# Observability

How the system witnesses its own operation: latencies, decisions, spend, failures. Not content (that's streams), not structural change (that's mutations) — see [primitives](../thinking/primitives.md) for where signals sit in the formal layer.

Four layers, picked by the question you're asking:

| Layer | Answers | Storage | Retention |
|---|---|---|---|
| Run state | what ran, what's running, what happened last | Postgres + thread streams, via HTTP API | durable |
| Usage | who spent what, on whose key, at what cost | `usage_events` + PostHog | durable / plan limits |
| Lifecycle | aggregate trends — signups, reply rates, activity | signals on threads + PostHog mirror | durable / plan limits |
| Cloudflare logs | live debugging | CF dashboard, `wrangler tail` | ~72h (free tier) |

Run state is remote-only: the CLI has no local database; Postgres and the thread's durable stream are the sole sources of truth.

Usage: every seam that spends money calls `recordUsage()` after the spend; one event lands in the `usage_events` ledger and in PostHog, joined by `trace_id`. Dispatch mints one `traceId` per turn and stamps it on the turn's `signal.dispatch.*` payloads and every `recordUsage` event the turn produces — so "activation started → spend → result" joins across the thread stream, the ledger, and PostHog. Call shape and columns: [analytics → usage](./analytics.md#usage--money); whose money it is: [llm-keys](./llm-keys.md).

Lifecycle: typed `signal.<entity>.<verb>` entries on threads, mirrored to PostHog by `track()` when the agent opted in. Call shape and vocabulary: [analytics](./analytics.md).

Cloudflare logs: console output streams to the CF dashboard and `wrangler tail` (`observability.logs.enabled` in wrangler config). Console statements use bracket prefixes: `[dispatch.gate]`, `[dispatch.turn]`, `[usage]`.

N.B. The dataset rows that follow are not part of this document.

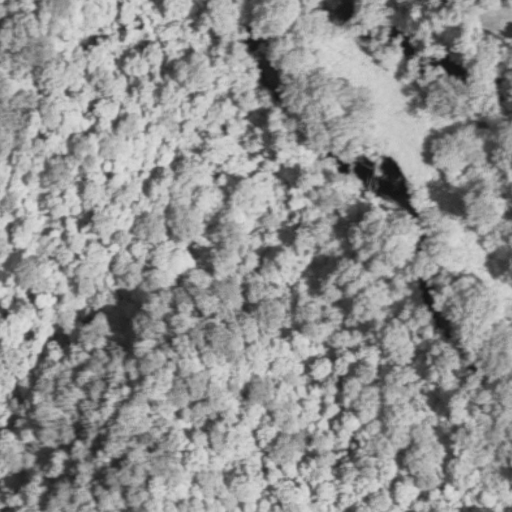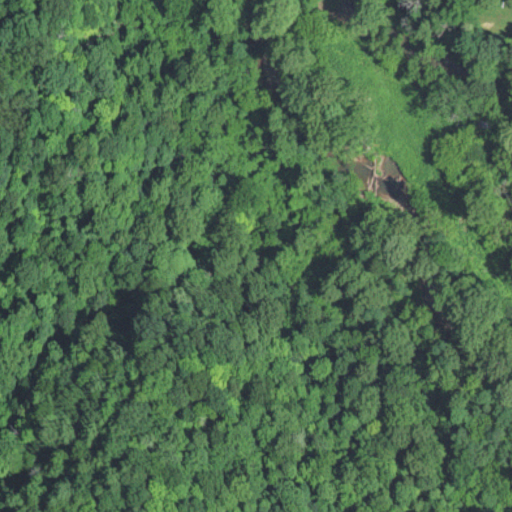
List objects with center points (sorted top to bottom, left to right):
building: (483, 119)
river: (353, 172)
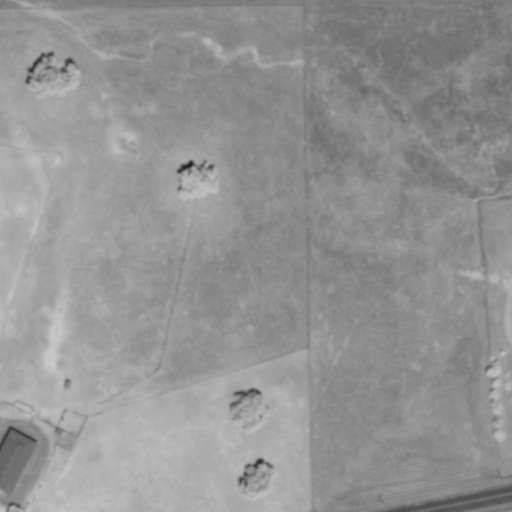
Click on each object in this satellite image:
building: (11, 457)
road: (457, 501)
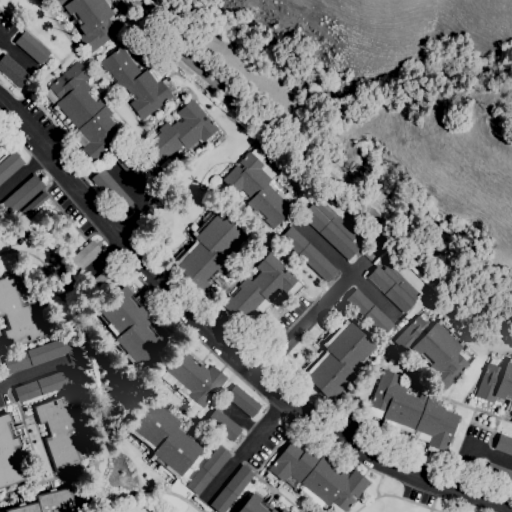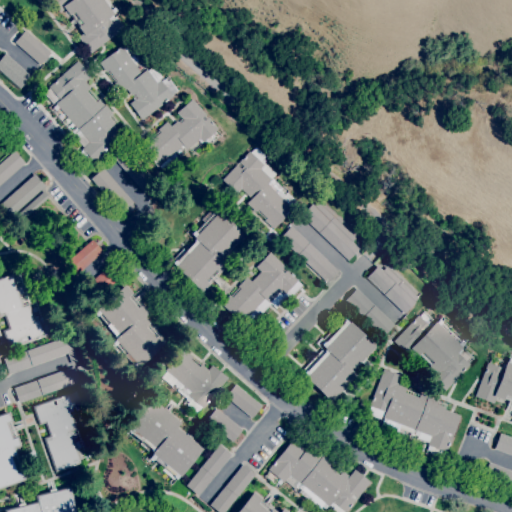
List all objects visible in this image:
building: (90, 20)
building: (90, 21)
building: (31, 47)
building: (31, 47)
road: (16, 54)
building: (12, 71)
building: (12, 71)
building: (134, 81)
building: (137, 82)
building: (82, 111)
building: (83, 114)
building: (179, 132)
building: (180, 135)
building: (8, 164)
building: (9, 165)
road: (24, 170)
building: (134, 170)
road: (320, 171)
building: (259, 187)
building: (108, 188)
building: (256, 188)
building: (112, 192)
building: (21, 195)
building: (25, 195)
building: (31, 206)
building: (330, 230)
building: (330, 231)
building: (207, 250)
building: (209, 250)
building: (308, 254)
building: (82, 255)
building: (83, 257)
road: (346, 270)
building: (106, 277)
building: (390, 288)
building: (392, 288)
building: (260, 289)
building: (261, 289)
road: (319, 302)
building: (368, 312)
building: (17, 315)
building: (130, 326)
building: (129, 327)
building: (58, 346)
road: (223, 347)
building: (433, 349)
building: (432, 351)
building: (40, 354)
building: (338, 359)
building: (338, 361)
road: (26, 376)
building: (192, 379)
building: (192, 380)
building: (494, 382)
building: (495, 382)
building: (45, 384)
building: (45, 384)
building: (241, 400)
building: (242, 400)
building: (413, 410)
building: (412, 413)
building: (223, 425)
building: (225, 426)
building: (55, 431)
building: (58, 431)
building: (165, 438)
building: (164, 440)
building: (503, 443)
building: (503, 444)
road: (466, 446)
road: (246, 452)
building: (8, 453)
building: (207, 470)
building: (498, 474)
building: (317, 475)
building: (316, 476)
building: (231, 489)
building: (48, 502)
building: (47, 503)
building: (252, 504)
building: (253, 505)
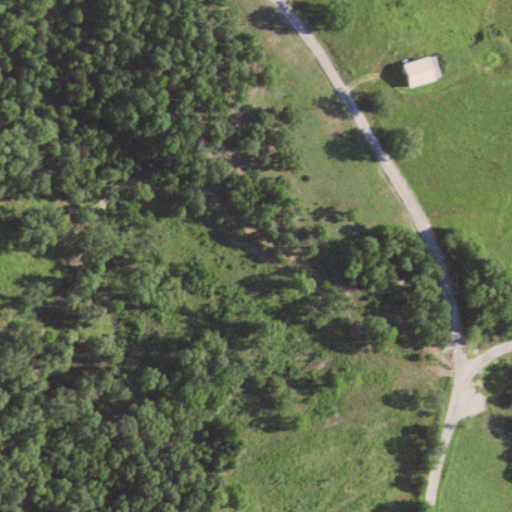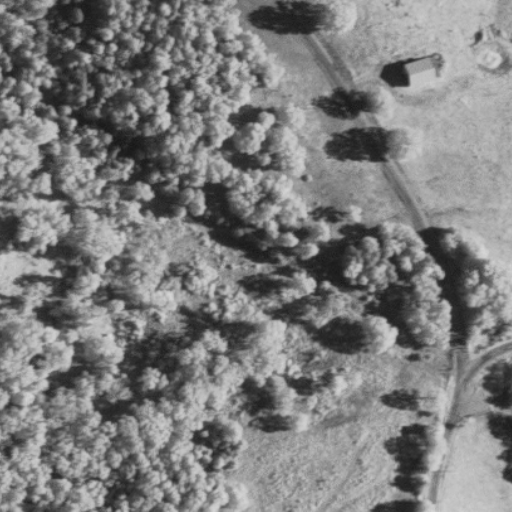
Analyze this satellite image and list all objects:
building: (417, 69)
road: (396, 173)
road: (454, 414)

Dispatch activations are visible twice: durably as `signal.dispatch.*` on the thread, and in PostHog as `dispatch.started/completed/skipped/failed` (mirrored by `publishDispatchSignal`, always-on). Both carry the turn's `trace_id`.

PostHog receives operational data only — latencies, model usage, failure rates, token/cost counts, and app ids (UUIDs, sent raw — they're meaningless without DB access and keep cross-referencing easy). Server capture disables GeoIP enrichment and drops content/name/path fields. Never send content or identity (emails, names) or session data.

See [analytics](./analytics.md), [debugging](./debugging.md), [system/dispatch](./dispatch.md).